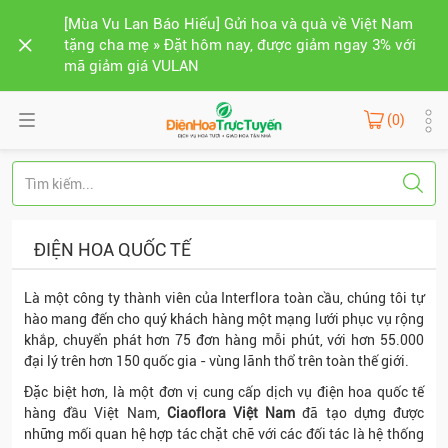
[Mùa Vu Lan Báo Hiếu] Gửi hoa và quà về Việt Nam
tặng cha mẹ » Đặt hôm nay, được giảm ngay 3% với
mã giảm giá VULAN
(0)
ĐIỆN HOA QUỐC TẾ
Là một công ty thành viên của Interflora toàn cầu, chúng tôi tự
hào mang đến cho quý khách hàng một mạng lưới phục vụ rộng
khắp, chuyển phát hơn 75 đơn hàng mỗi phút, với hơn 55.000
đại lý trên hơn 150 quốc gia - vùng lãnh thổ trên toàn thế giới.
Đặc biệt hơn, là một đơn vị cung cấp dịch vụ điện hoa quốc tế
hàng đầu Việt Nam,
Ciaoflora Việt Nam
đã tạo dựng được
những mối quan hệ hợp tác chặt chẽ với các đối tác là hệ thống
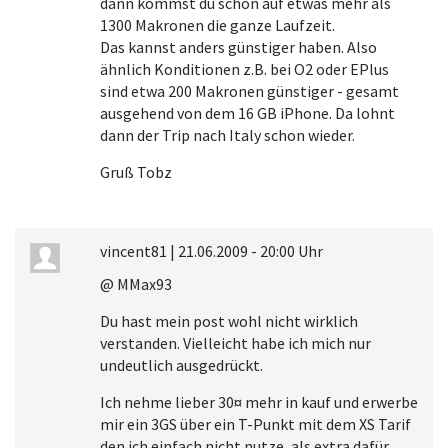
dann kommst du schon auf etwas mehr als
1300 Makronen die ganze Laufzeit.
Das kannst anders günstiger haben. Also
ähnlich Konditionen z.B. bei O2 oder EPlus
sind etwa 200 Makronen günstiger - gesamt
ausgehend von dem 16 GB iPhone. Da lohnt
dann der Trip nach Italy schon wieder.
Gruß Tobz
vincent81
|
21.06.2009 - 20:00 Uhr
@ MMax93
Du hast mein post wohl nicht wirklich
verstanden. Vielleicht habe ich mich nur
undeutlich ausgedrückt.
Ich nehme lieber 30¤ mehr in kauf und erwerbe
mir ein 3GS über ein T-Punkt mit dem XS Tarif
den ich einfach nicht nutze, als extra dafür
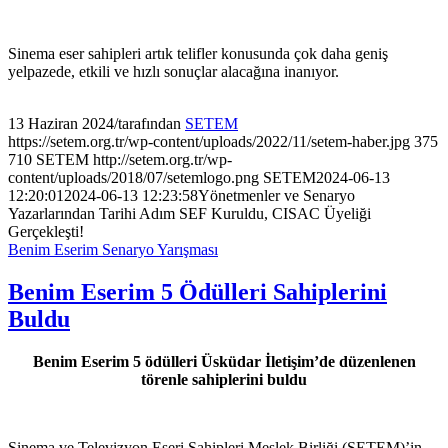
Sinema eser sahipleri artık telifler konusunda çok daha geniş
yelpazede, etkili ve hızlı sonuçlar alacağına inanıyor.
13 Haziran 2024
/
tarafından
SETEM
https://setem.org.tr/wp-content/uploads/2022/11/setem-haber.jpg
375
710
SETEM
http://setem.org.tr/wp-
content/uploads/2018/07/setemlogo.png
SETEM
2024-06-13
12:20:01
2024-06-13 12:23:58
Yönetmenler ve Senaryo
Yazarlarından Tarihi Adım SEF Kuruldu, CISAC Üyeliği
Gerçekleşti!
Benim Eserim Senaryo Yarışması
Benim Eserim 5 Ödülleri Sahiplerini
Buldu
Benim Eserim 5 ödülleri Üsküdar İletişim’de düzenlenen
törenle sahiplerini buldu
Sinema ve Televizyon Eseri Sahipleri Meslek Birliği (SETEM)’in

---

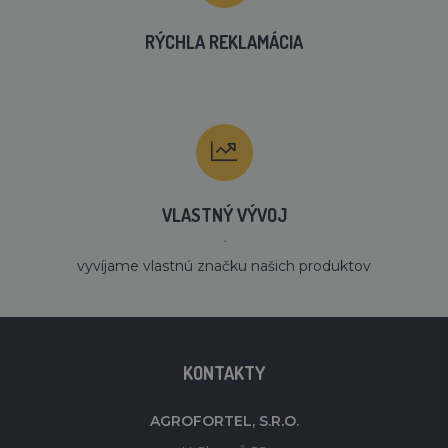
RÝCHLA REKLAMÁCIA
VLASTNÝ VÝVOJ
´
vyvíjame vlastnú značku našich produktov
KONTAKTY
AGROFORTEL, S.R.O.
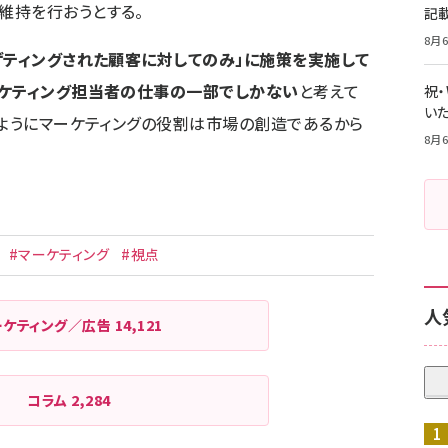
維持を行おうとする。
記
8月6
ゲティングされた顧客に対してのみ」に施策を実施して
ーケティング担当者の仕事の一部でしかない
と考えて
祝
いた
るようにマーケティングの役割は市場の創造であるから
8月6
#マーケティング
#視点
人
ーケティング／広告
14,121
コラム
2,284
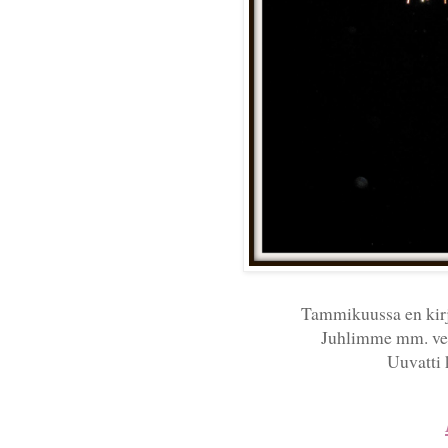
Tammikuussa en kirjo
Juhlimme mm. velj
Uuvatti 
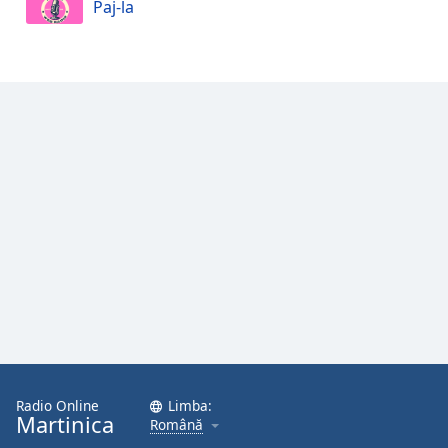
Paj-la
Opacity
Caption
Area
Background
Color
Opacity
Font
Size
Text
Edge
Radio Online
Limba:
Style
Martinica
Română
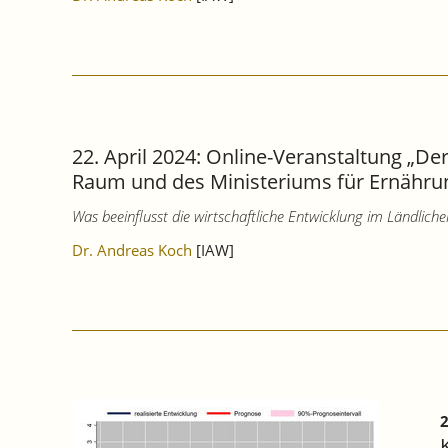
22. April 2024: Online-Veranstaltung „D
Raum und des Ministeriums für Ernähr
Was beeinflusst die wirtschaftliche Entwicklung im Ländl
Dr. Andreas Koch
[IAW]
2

Problem —
Look above for the line with "[Mùa Vu Lan" and copy exactly from it through the line with "Du hast mein post wohl nicht wirklich", both included. Omit the pictures.

Solution for this task —
[Mùa Vu Lan Báo Hiếu] Gửi hoa và quà về Việt Nam
tặng cha mẹ » Đặt hôm nay, được giảm ngay 3% với
mã giảm giá VULAN
(0)
ĐIỆN HOA QUỐC TẾ
Là một công ty thành viên của Interflora toàn cầu, chúng tôi tự
hào mang đến cho quý khách hàng một mạng lưới phục vụ rộng
khắp, chuyển phát hơn 75 đơn hàng mỗi phút, với hơn 55.000
đại lý trên hơn 150 quốc gia - vùng lãnh thổ trên toàn thế giới.
Đặc biệt hơn, là một đơn vị cung cấp dịch vụ điện hoa quốc tế
hàng đầu Việt Nam,
Ciaoflora Việt Nam
đã tạo dựng được
những mối quan hệ hợp tác chặt chẽ với các đối tác là hệ thống
dann kommst du schon auf etwas mehr als
1300 Makronen die ganze Laufzeit.
Das kannst anders günstiger haben. Also
ähnlich Konditionen z.B. bei O2 oder EPlus
sind etwa 200 Makronen günstiger - gesamt
ausgehend von dem 16 GB iPhone. Da lohnt
dann der Trip nach Italy schon wieder.
Gruß Tobz
vincent81
|
21.06.2009 - 20:00 Uhr
@ MMax93
Du hast mein post wohl nicht wirklich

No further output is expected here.